Deposits in federally chartered S&Ls were insured by the new Federal Savings & Loan Insurance Corporation (FSLIC), which aimed to provide depositors with the assurance that they would not take on losses.

S&Ls Versus Banks

Federal savings and loan businesses are operated in one of two ways. Under the mutual ownership model, an S&L is owned by its depositors and borrowers. Alternatively, an S&L can be established by a group of shareholders who own all the shares in the thrift.

This is different from commercial banks, which are typically owned and managed by a board of directors chosen by stockholders. Commercial banks are also more diversified in terms of the offerings they provide. Much of their lending is geared toward businesses and construction projects. They also often provide a broader array of services to consumers, such as credit cards and wealth management solutions.

By contrast S&Ls are much more focused on the residential mortgage market. By law they can only lend up to 20% of their assets for commercial loans. In addition, to qualify for Federal Home Loan Bank lending, S&Ls must show that 65% of their assets are invested in residential mortgages and other consumer-related assets.

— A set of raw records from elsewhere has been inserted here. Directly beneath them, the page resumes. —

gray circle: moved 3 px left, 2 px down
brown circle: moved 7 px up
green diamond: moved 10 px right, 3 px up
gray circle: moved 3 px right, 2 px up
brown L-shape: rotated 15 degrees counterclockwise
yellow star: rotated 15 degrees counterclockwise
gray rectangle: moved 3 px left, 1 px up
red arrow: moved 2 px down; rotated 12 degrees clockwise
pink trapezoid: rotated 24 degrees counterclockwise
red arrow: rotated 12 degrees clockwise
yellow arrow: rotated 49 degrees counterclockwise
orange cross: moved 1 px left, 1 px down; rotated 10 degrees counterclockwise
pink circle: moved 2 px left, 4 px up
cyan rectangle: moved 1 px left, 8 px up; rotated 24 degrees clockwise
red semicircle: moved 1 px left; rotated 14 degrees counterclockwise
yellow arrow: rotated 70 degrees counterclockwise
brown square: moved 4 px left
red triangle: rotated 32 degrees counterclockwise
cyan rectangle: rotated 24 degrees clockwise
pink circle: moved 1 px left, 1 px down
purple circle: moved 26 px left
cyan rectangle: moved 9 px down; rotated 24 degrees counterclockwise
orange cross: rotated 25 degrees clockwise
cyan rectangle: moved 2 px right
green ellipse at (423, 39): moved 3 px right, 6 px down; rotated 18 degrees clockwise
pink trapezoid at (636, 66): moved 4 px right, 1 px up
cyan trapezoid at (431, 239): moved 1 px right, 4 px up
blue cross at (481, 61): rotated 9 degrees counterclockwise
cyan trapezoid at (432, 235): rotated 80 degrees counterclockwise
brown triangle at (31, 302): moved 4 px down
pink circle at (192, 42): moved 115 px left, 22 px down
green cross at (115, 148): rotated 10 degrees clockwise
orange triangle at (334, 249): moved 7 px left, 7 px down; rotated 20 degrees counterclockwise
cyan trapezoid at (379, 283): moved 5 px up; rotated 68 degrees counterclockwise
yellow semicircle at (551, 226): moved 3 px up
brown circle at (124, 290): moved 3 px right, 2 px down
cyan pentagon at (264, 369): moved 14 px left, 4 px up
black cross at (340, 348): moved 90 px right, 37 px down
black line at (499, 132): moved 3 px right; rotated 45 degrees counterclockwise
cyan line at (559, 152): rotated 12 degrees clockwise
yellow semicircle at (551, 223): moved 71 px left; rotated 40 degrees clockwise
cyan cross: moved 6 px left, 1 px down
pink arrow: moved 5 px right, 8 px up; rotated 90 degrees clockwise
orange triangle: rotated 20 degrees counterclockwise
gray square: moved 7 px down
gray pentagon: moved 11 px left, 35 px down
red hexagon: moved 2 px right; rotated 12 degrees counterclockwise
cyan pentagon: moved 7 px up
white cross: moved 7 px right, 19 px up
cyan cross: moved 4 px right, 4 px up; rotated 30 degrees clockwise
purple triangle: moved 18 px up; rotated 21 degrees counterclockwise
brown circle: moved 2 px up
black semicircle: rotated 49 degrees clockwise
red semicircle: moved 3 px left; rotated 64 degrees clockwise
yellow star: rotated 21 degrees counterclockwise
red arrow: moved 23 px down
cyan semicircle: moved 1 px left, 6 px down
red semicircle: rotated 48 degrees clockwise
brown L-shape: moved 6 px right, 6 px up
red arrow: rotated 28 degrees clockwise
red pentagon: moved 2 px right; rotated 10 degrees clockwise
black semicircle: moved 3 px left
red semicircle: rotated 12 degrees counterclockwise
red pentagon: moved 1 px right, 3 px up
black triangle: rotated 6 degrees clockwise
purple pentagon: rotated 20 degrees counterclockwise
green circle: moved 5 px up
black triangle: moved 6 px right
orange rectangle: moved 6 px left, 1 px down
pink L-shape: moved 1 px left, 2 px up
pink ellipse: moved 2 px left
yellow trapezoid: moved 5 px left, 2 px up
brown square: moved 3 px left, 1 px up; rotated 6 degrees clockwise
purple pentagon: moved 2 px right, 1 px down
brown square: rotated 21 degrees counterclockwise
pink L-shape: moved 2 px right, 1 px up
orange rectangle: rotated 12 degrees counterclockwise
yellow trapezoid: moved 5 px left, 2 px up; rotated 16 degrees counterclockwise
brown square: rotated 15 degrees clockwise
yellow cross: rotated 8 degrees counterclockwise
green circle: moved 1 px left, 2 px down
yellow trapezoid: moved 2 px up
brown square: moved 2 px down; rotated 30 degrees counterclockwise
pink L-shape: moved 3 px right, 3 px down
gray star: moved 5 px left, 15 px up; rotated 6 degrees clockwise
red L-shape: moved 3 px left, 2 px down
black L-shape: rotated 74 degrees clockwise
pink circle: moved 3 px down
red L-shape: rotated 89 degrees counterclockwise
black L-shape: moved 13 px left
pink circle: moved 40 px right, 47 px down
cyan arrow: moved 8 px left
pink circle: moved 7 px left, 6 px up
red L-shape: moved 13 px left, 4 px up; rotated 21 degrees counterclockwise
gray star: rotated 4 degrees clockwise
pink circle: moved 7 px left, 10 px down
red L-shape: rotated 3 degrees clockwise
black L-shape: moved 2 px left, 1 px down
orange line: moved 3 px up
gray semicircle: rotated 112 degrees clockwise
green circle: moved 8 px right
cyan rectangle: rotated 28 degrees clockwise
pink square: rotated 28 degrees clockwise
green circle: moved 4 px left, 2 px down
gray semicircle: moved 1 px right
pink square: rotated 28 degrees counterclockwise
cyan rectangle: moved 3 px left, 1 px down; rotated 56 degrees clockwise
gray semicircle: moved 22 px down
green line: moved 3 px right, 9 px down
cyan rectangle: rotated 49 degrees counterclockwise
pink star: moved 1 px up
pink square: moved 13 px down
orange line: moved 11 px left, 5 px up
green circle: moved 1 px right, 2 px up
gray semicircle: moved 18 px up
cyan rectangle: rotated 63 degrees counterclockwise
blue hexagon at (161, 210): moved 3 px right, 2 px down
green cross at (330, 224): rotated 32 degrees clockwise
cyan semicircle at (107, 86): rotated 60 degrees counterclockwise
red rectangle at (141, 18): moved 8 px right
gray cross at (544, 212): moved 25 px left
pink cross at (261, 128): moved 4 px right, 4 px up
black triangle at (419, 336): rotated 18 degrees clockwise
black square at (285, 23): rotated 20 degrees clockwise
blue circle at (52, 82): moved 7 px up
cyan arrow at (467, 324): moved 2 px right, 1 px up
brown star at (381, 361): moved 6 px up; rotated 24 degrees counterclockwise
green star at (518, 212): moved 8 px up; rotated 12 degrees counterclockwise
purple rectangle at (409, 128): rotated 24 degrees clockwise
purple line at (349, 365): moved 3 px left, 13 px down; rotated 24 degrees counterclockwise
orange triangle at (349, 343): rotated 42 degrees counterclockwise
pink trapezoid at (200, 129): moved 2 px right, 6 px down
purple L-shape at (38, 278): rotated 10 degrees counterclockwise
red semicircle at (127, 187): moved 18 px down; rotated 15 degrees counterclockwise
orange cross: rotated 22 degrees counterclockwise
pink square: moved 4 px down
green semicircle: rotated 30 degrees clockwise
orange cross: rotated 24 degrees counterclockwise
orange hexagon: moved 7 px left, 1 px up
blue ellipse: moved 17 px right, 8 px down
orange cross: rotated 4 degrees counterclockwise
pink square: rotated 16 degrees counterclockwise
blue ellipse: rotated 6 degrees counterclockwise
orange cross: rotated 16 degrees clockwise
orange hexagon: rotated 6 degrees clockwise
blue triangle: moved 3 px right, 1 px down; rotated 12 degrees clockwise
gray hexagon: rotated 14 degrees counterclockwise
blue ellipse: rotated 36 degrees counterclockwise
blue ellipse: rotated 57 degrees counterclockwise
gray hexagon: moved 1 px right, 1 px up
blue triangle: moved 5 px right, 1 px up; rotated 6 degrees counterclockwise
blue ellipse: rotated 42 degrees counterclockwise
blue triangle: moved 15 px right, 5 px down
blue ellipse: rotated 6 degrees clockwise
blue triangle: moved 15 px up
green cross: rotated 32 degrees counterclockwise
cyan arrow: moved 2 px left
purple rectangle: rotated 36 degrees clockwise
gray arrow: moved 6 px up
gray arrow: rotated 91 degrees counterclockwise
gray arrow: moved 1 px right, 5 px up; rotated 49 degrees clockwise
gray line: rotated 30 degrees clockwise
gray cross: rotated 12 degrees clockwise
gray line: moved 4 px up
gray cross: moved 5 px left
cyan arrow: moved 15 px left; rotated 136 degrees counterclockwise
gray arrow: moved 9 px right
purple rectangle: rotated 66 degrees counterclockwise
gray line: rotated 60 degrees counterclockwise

History of Federal Savings and Loans

The post–World War II boom marked the peak of the thrifts’ influence, with the total number of S&Ls reaching 6,071 by 1965. That growth would be threatened, however, when in 1966 Congress limited the interest rates that S&Ls and commercial banks could place on depository accounts. When interest rates rose in the 1970s, consumers began withdrawing their funds and putting them into accounts that offered a higher yield. Moreover, a stagnant economy meant that thrifts had fewer borrowers who could qualify for a loan.

In order to address these challenges, legislators passed laws to deregulate S&Ls in the early 1980s. They now had the ability, for example, to offer a broader range of products and use less-restrictive accounting procedures. But rather than alleviating the thrifts’ problems, the laws seemed to contribute toward multiple cases of mismanagement and fraud later in the decade. By 1990 the government estimated that S&L misconduct had cost the American public as much as $75 billion.

In reaction to the growing insolvency of the savings and loan industry, the government in 1989 reestablished stronger oversight and created the Office of Thrift Supervision. This regulatory body, itself a division of the Treasury Department, helped to ensure the safety and stability of member savings and loans. It was dissolved in 2011 and its functions were subsumed into other agencies. Savings and loan deposits came under the protection of the Federal Deposit Insurance Corporation (FDIC) and remain so today. 

While S&Ls survived the crisis, their prevalence has dwindled significantly since their zenith in the 1960s. As of Dec. 31, 2018, there were 691 FDIC insured savings institutions.